• EXERCISE BRIEF:
Edit the stretch of the listing from the line containing "<h1>멀티캠퍼스에서 진행한 세미프로젝트입니다." through the line containing "- View/Edit your own class schedule", replacing "online classes" with "remote courses" and changing nothing else. Give back only those lines, without the pictures.

******

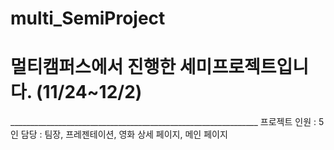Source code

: # multi_SemiProject

<h1>멀티캠퍼스에서 진행한 세미프로젝트입니다. (11/24~12/2)</h1>   
______________________________________________________________
프로젝트 인원 : 5인      
담당 : 팀장, 프레젠테이션, 영화 상세 페이지, 메인 페이지
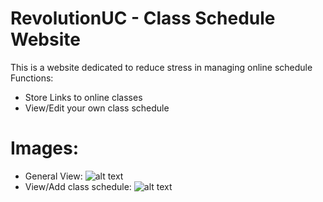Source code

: # RevolutionUC - Class Schedule Website
This is a website dedicated to reduce stress in managing online schedule
Functions: 
- Store Links to online classes
- View/Edit your own class schedule

# Images:
- General View:
![alt text](https://user-images.githubusercontent.com/53650880/139787126-78af6381-f14b-4789-bda4-af0d324d5ebd.png)
- View/Add class schedule:
![alt text](https://user-images.githubusercontent.com/53650880/139787456-f1fe7e88-4687-4c80-b46d-6c397b27539c.png)
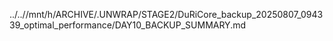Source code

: ../..//mnt/h/ARCHIVE/.UNWRAP/STAGE2/DuRiCore_backup_20250807_094339_optimal_performance/DAY10_BACKUP_SUMMARY.md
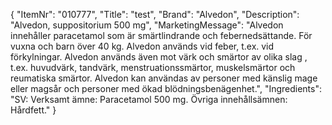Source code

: {
  "ItemNr": "010777",
  "Title": "test",
  "Brand": "Alvedon",
  "Description": "Alvedon, suppositorium 500 mg",
  "MarketingMessage": "Alvedon innehåller paracetamol som är smärtlindrande och febernedsättande. För vuxna och barn över 40 kg.  Alvedon används vid feber, t.ex. vid förkylningar. Alvedon används även mot värk och smärtor av olika slag , t.ex. huvudvärk, tandvärk, menstruationssmärtor, muskelsmärtor och reumatiska smärtor.    Alvedon kan användas av personer med känslig mage eller magsår och personer med ökad blödningsbenägenhet.",
  "Ingredients": "SV: Verksamt ämne: Paracetamol 500 mg. Övriga innehållsämnen: Hårdfett."
}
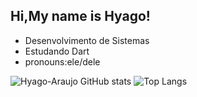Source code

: ## Hi,My name is Hyago!

- Desenvolvimento de Sistemas
- Estudando Dart
- pronouns:ele/dele

![Hyago-Araujo GitHub stats](https://github-readme-stats.vercel.app/api?username=Hyago-Araujo&show_icons=true&bg_color=00000000)
![Top Langs](https://github-readme-stats.vercel.app/api/top-langs/?username=anuraghazra&layout=compact)
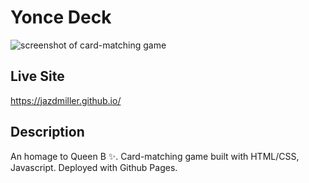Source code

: # Yonce Deck
![screenshot of card-matching game](https://github.com/jazdmiller/jazdmiller.github.io/assets/90724224/6a756336-5adb-49d7-b4ca-025de5b02411)


## Live Site
https://jazdmiller.github.io/

## Description
An homage to Queen B ✨. Card-matching game built with HTML/CSS, Javascript. Deployed with Github Pages.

******

• ANSWER SECTION:
<h1>멀티캠퍼스에서 진행한 세미프로젝트입니다. (11/24~12/2)</h1>   
______________________________________________________________
프로젝트 인원 : 5인      
담당 : 팀장, 프레젠테이션, 영화 상세 페이지, 메인 페이지
Source code

: # RevolutionUC - Class Schedule Website
This is a website dedicated to reduce stress in managing online schedule
Functions: 
- Store Links to remote courses
- View/Edit your own class schedule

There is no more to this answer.